高脂血症 中性脂肪

高脂血症のパターンや障害と中性脂肪との関係について

健康診断などで血液検査を行った結果、中性脂肪の割合が高く高脂血症であると診断される場合があります。高脂血症は中性脂肪に限った症状ではありません。脂質の内容に関わらず血液中の脂質の値が高ければ高脂血症であるということになります。この高脂血症は困ったことに自覚症状がほとんどありません。どこかが痛いわけでも苦しいわけでもないこともあって、高脂血症であるにも関わらず何も対策が講じられていないということも非常に多いのです。

高脂血症には複数ある血中脂質の内容によっていくつかのパターンがあり、大きく分けて三つに分けることができます。一つは総コレステロールが高いパターン、二つ目は中性脂肪が高いパターン、そして両方が高い場合です。いずれの場合にも高脂血症の状態が継続すれば心筋梗塞などの血液の循環を妨げる障害になる可能性は上がっていきます。特徴としてどのような治療も即効性が期待できるような症状ではありませんので、生活習慣そのものを改め気長に根気良く治療していく必要があります。

高脂血症の状態が継続すれば血液中の脂質は血管の内側に沈着していきます。その結果血管の弾力性が落ちて硬化し、血の通り道が狭くなってしまうという状況に陥ります。この動脈硬化の状態が続けば血液の流れが停止してしまい、心筋梗塞になる危険性が高まるのです。

中性脂肪の高い高脂血症の場合には特に肝硬変などの障害にも気をつける必要があります。そのほかにも脳の血管が細くなれば脳梗塞や脳溢血のような障害のリスクも上昇すると言えるでしょう。
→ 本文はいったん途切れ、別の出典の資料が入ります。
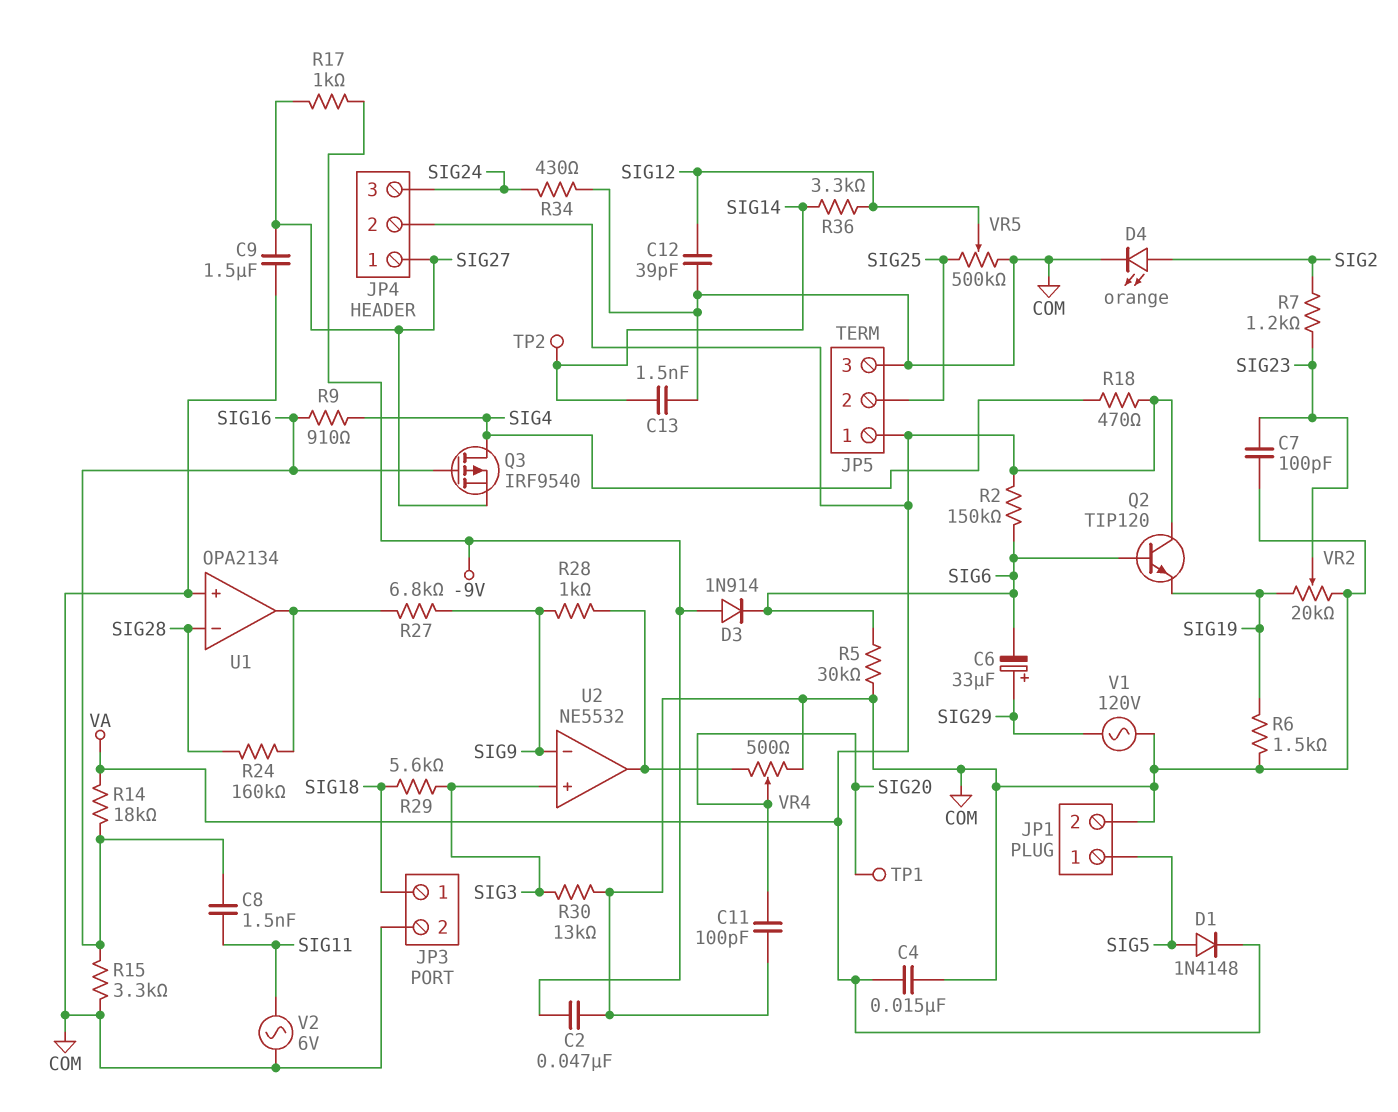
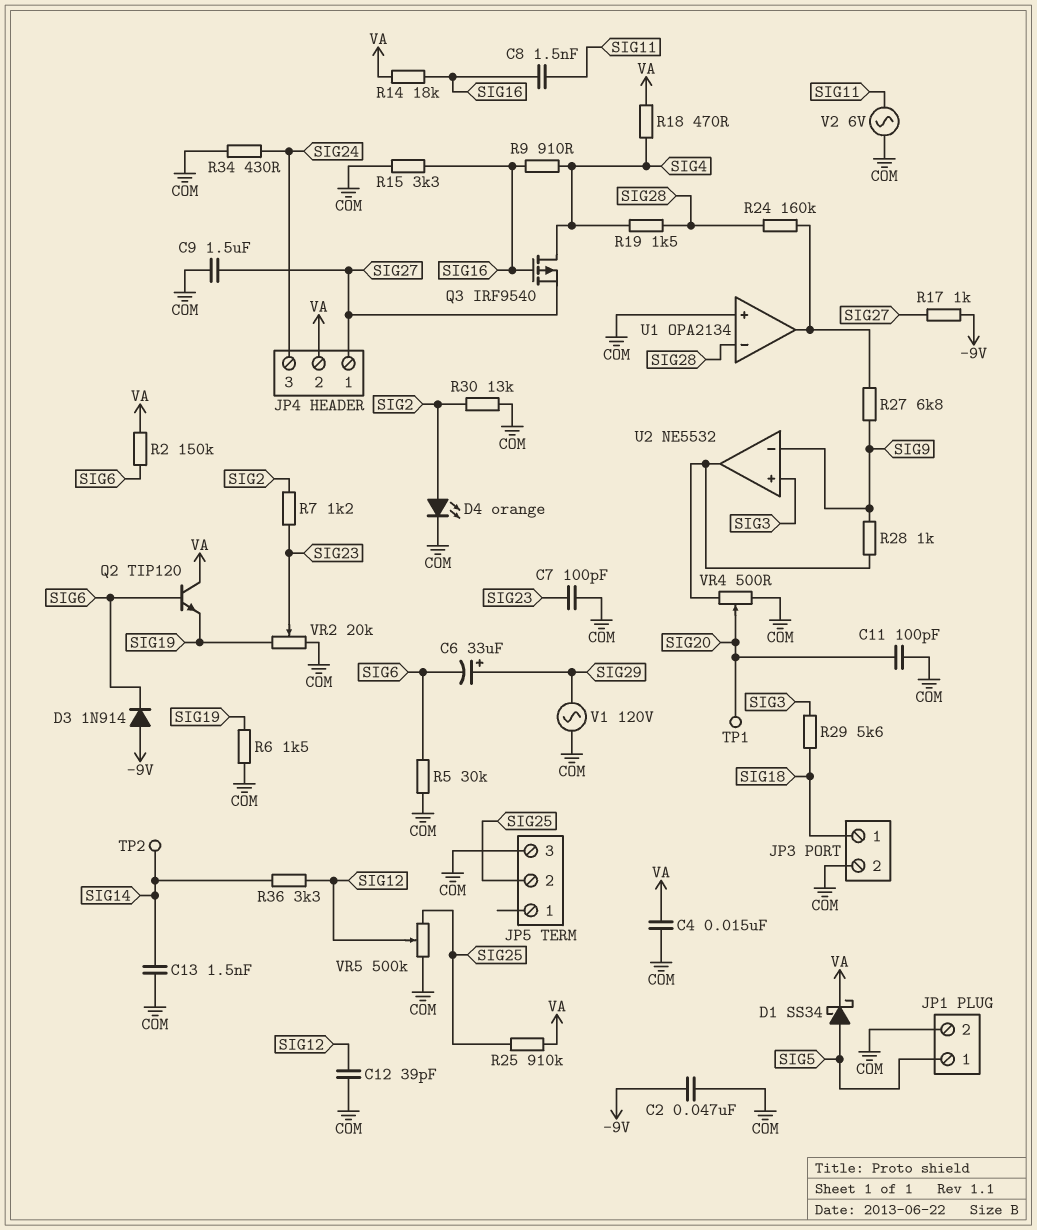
D1: diode 1N4148 (A SIG5, K VA) -> schottky SS34 (A SIG5, K VA)
JP5 pin 1: VA -> none
R19: none -> 1.5k (SIG4, SIG28)
R25: none -> 910k (SIG25, VA)
R30: 13k (COM, SIG3) -> 13k (COM, SIG2)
高脂血症と判断された場合でもそれが中性脂肪の値の増加によるものであった場合には特に気をつけなければならない点があります。それは中性脂肪は食事のタイミングや内容によっては一時的に通常よりも上昇することがあるためです。食事後すぐの状態で血液検査を行えば中性脂肪の値は通常の二倍ほどになる場合もあります。通常100mg/dl程度の正常値範囲内の数字であったとしても、食事後数時間以内であれば200mg/dlという異常値を示す場合も充分ありえるということです。

その他にも検査前日であったとしても夜遅くにアルコールを摂取しているようであれば数値が上昇することもあります。いずれにせよ、中性脂肪値の異常で高脂血症の疑いがあるといわれた場合には、まずはしっかりと空腹状態にして再検査を行うということが望ましいといえるでしょう。自覚症状がないということもありますので、しっかりと確実な検査を受けることが重要です。